Entries provided: Begin

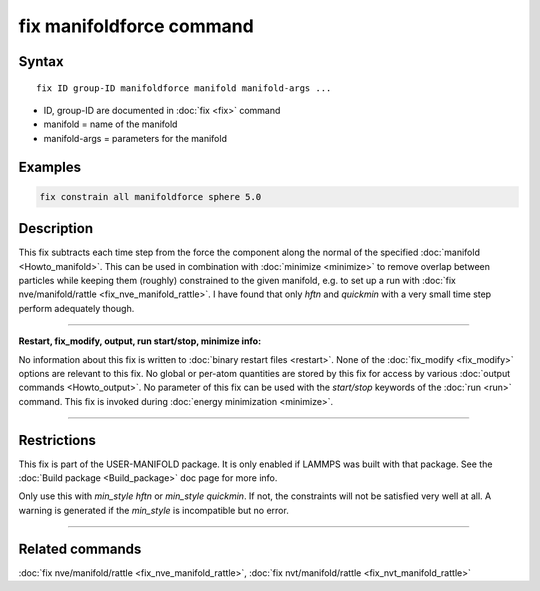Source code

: .. index:: fix manifoldforce

fix manifoldforce command
=========================

Syntax
""""""

.. parsed-literal::

   fix ID group-ID manifoldforce manifold manifold-args ...

* ID, group-ID are documented in :doc:`fix <fix>` command
* manifold = name of the manifold
* manifold-args = parameters for the manifold

Examples
""""""""

.. code-block:: LAMMPS

   fix constrain all manifoldforce sphere 5.0

Description
"""""""""""

This fix subtracts each time step from the force the component along
the normal of the specified :doc:`manifold <Howto_manifold>`.  This can be
used in combination with :doc:`minimize <minimize>` to remove overlap
between particles while keeping them (roughly) constrained to the
given manifold, e.g. to set up a run with :doc:`fix nve/manifold/rattle <fix_nve_manifold_rattle>`.  I have found that
only *hftn* and *quickmin* with a very small time step perform
adequately though.

----------

**Restart, fix_modify, output, run start/stop, minimize info:**

No information about this fix is written to :doc:`binary restart files <restart>`.  None of the :doc:`fix_modify <fix_modify>` options
are relevant to this fix.  No global or per-atom quantities are stored
by this fix for access by various :doc:`output commands <Howto_output>`.
No parameter of this fix can be used with the *start/stop* keywords of
the :doc:`run <run>` command.  This fix is invoked during :doc:`energy minimization <minimize>`.

----------

Restrictions
""""""""""""

This fix is part of the USER-MANIFOLD package. It is only enabled if
LAMMPS was built with that package.  See the :doc:`Build package <Build_package>` doc page for more info.

Only use this with *min_style hftn* or *min_style quickmin*. If not,
the constraints will not be satisfied very well at all. A warning is
generated if the *min_style* is incompatible but no error.

----------

Related commands
""""""""""""""""

:doc:`fix nve/manifold/rattle <fix_nve_manifold_rattle>`, :doc:`fix nvt/manifold/rattle <fix_nvt_manifold_rattle>`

Entries provided: End

Job item = Retype exactly. Include each line from the start of the material through the line holding "the normal of", and leave the pictures out.

Response to the task =
Source code

: .. index:: fix manifoldforce

fix manifoldforce command
=========================

Syntax
""""""

.. parsed-literal::

   fix ID group-ID manifoldforce manifold manifold-args ...

* ID, group-ID are documented in :doc:`fix <fix>` command
* manifold = name of the manifold
* manifold-args = parameters for the manifold

Examples
""""""""

.. code-block:: LAMMPS

   fix constrain all manifoldforce sphere 5.0

Description
"""""""""""

This fix subtracts each time step from the force the component along
the normal of the specified :doc:`manifold <Howto_manifold>`.  This can be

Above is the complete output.